The Student Room Group

Higher History 2011-2012

I couldn't find a thread about this, so I thought I'd make one.
I'm crashing history and thought it'd be a good idea to hopefully get advice/tips for people who have sat it previously and for people sitting it this year to discuss things and share information. :smile:
Reply 1
I'm sitting it this year(6th year) and am finding analysis difficult,I chose to do it this year instead of 5th year,so I've forgotten some of the skills at SG. I can have pro points for an arguments,but find it difficult to counter argue them.
Reply 2
I'm crashing this year too! :smile:
Reply 3
I haven't started analysis stuff yet and people keep saying it's really difficult and I haven't done SG so I don't know the skills D: haha
Reply 4
The best tip I can offer is to always argue in your essays. It's not really a skill you get taught, its one you have to learn as you go along.

I wouldn't worry about crashing it, though I did history at SG, no knowledge or skills are needed from this to do higher. Though it would have helped when it comes to answering sources, you are in no way disadvantaged.
Reply 5
Original post by golfpro14
The best tip I can offer is to always argue in your essays. It's not really a skill you get taught, its one you have to learn as you go along.

I wouldn't worry about crashing it, though I did history at SG, no knowledge or skills are needed from this to do higher. Though it would have helped when it comes to answering sources, you are in no way disadvantaged.


Really? Our teacher pretty much said "Forget everything from SG" :lol:

I'm taking higher this year too. :smile:
Reply 6
Original post by emmasaur
Really? Our teacher pretty much said "Forget everything from SG" :lol:

I'm taking higher this year too. :smile:


Some of the sources Q's at SG are the same at higher, like "How useful..." But your answers have to be much, much longer and there is a greater emphasis on using recalled knowledge than just copying from the source, which is probably why your teacher said that.

The SQA must be pretty strict at marking them too, as I failed the sources paper of this year's exam despite almost getting full marks in the prelim...
Reply 7
This thread is a bit old(ish) but I was hoping someone on here could help me with a history essay I'm struggling with. What factors lead to the acts being passed? (democracy topic) I'm having so much trouble with it.
Reply 8
Original post by OddThings
This thread is a bit old(ish) but I was hoping someone on here could help me with a history essay I'm struggling with. What factors lead to the acts being passed? (democracy topic) I'm having so much trouble with it.


Democracy topic? Democracy where - Scotland, England, Wales, USA, Germany.... Space? Obviously I'm going off topic there since Germany became a dictatorship but that's not the point. I would help if it was more specific.

Back to the main thread, like others have said, my teacher also told me to forget everything from SG. In the exam, the questions are similar style, but there's more involvement with essays.

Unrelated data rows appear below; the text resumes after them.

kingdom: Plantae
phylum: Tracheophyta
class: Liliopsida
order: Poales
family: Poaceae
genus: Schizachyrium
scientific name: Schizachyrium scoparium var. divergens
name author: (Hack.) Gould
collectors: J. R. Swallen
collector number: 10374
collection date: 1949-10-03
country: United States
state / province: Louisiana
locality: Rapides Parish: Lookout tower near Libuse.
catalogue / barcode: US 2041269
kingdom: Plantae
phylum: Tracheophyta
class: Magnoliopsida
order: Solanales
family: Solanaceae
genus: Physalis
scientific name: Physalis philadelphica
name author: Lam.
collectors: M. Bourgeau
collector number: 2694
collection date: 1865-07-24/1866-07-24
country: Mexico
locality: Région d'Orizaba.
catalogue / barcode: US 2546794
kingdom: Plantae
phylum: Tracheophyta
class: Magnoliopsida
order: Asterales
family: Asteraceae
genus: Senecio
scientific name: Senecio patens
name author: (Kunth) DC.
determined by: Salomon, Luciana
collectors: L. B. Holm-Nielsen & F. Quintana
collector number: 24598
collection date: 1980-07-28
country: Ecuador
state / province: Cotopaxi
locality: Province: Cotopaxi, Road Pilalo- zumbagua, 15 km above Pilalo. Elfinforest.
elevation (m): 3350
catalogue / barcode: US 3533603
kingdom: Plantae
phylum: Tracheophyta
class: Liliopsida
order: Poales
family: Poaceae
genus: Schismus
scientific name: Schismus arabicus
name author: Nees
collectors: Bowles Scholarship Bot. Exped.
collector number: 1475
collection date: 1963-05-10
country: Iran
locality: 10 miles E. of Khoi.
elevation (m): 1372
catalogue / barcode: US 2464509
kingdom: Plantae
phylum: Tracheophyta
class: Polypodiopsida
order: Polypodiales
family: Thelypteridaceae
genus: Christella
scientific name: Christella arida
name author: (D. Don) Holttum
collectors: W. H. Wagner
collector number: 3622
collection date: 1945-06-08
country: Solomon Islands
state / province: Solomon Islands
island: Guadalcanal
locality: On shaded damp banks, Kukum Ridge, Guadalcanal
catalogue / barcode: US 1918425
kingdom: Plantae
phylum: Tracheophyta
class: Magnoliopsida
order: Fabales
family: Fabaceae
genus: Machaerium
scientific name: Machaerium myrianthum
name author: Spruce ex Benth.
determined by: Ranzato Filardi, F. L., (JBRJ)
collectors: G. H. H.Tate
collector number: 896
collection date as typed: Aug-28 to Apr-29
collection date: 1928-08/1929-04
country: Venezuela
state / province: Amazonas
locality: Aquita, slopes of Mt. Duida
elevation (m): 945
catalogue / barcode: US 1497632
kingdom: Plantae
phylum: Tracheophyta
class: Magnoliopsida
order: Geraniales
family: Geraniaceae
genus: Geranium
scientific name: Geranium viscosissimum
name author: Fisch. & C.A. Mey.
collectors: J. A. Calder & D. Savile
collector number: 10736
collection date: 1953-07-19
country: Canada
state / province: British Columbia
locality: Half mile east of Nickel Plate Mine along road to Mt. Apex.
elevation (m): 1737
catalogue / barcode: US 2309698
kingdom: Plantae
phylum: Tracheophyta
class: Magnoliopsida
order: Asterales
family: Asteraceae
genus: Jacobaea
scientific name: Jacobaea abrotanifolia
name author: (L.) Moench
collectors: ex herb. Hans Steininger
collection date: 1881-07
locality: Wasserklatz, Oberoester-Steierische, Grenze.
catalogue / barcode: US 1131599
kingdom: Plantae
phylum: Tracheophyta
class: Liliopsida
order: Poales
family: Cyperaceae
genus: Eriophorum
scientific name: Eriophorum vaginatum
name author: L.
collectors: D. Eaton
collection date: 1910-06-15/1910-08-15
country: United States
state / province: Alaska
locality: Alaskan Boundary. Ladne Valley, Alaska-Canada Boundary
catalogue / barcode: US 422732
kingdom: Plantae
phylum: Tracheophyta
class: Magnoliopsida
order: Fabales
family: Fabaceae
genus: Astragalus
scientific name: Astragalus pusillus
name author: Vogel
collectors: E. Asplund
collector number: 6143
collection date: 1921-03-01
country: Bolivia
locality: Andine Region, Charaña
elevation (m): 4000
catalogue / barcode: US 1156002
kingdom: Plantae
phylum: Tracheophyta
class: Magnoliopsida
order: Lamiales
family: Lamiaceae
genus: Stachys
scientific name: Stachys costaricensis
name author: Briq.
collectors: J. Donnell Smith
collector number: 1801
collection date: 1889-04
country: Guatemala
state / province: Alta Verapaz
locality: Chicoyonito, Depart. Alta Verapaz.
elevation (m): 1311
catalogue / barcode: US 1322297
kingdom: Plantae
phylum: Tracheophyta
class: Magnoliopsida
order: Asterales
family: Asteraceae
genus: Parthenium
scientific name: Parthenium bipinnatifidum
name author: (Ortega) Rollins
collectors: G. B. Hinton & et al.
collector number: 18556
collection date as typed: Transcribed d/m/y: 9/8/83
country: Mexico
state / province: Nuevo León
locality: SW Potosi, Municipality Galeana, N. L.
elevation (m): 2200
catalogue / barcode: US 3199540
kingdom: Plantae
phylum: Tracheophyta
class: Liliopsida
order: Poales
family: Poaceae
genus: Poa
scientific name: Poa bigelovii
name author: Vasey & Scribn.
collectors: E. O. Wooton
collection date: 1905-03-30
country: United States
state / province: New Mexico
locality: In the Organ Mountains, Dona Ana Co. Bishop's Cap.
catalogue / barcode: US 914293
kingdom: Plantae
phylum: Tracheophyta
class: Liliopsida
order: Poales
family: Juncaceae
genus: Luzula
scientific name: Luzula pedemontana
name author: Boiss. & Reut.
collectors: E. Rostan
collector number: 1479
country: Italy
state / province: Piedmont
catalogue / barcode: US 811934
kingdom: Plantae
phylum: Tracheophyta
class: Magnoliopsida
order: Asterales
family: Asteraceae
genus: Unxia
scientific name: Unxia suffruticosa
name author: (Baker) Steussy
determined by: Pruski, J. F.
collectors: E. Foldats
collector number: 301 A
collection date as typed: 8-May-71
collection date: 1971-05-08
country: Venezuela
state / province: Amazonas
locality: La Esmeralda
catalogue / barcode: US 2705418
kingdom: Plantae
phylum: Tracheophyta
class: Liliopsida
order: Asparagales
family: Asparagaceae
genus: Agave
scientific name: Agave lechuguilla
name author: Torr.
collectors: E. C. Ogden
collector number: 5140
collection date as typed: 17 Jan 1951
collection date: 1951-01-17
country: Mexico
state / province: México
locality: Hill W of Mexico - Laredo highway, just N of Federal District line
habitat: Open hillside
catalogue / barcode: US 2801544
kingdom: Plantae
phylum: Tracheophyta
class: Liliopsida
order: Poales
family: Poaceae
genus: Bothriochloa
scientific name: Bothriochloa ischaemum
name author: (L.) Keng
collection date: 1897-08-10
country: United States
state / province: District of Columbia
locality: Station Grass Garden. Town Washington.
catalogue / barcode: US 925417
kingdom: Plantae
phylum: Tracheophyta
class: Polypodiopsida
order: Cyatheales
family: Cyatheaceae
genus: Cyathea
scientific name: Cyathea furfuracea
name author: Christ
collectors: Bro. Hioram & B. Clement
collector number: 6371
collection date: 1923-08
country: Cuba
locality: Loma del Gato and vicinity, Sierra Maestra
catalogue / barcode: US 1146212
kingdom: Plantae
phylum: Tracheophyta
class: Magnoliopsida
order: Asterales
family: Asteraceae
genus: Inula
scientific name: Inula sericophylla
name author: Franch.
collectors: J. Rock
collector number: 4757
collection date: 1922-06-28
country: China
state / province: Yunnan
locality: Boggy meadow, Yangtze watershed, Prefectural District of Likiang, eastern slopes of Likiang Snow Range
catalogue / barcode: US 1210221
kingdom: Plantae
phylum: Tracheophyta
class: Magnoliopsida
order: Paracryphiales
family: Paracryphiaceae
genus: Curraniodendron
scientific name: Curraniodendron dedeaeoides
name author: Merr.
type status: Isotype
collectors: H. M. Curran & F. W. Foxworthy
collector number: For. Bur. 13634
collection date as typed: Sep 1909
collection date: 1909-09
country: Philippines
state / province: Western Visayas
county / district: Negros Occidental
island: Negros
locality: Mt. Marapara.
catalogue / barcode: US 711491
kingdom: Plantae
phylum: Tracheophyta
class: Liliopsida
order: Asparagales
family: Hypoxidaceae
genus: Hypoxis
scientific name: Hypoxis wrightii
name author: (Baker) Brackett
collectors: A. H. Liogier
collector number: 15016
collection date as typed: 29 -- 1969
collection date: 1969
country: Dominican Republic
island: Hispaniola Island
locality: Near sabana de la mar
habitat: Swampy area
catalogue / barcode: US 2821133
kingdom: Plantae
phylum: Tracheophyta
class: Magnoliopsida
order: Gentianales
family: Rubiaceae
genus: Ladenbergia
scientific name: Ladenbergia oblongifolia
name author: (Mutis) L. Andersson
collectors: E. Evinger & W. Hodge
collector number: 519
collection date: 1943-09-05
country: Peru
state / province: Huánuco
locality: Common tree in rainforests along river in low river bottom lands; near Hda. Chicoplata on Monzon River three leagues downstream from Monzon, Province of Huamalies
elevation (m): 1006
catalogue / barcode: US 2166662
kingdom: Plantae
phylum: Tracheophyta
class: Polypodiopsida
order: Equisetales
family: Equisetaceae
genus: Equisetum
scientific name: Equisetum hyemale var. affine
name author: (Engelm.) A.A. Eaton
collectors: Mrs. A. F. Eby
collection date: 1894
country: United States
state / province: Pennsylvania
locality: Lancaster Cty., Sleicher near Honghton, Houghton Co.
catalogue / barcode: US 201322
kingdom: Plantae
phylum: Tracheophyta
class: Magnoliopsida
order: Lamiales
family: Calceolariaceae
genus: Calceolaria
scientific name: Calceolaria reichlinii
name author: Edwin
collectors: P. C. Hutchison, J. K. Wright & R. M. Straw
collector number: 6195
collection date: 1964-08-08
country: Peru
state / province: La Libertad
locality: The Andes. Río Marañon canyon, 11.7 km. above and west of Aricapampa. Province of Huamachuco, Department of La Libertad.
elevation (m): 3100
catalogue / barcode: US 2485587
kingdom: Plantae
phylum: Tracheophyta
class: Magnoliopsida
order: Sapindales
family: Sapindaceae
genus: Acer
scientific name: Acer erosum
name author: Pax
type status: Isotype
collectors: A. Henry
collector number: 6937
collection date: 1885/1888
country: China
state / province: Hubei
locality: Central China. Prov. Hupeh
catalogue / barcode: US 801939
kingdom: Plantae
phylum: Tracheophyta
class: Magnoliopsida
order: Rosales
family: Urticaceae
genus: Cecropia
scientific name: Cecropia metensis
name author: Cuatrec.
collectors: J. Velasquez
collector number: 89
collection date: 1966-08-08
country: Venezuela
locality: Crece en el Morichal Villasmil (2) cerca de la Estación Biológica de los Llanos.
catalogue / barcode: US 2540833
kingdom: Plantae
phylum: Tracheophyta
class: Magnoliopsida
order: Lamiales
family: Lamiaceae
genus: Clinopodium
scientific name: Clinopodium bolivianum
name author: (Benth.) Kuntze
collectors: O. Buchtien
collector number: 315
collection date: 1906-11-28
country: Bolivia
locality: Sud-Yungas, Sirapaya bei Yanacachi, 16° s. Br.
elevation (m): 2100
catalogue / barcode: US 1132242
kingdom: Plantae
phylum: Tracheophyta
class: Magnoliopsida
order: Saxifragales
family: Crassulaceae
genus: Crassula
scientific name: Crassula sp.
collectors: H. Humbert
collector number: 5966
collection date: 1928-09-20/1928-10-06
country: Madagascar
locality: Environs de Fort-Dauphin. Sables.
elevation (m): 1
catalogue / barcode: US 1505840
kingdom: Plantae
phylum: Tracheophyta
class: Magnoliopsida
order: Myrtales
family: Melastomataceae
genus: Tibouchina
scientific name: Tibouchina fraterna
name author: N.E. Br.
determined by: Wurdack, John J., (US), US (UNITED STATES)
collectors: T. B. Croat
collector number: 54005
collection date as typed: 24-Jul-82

The key to essays which I am starting to pick up on is practice. The more essays you do - the higher the grade you will get in the long term. I was constantly getting told that my essays were 'good' but I needed more analysis. All you simply have to do is comment on whatever you're analysing, and say how it could be improved or whatever. Also, you will only really get a good grade A essay if you include at least 2 quotes. I've noticed I also get better marks when I include historiography (arguments between historians with opposing views).
So far I've just finished the Germany topic and starting on Scotland. For Germany there's only about 5-10% of the same stuff from SG e.g. Hitler's revolution and little things like the Reichstag Fire, 'Night of the Long Knives'. :yy:
(edited 12 years ago)
Reply 9
What topics are people doing?

For Paper 1, I'm doing Britain 1851-1951 and the USA 1918-1968 and for paper 2, The Wars of Independence.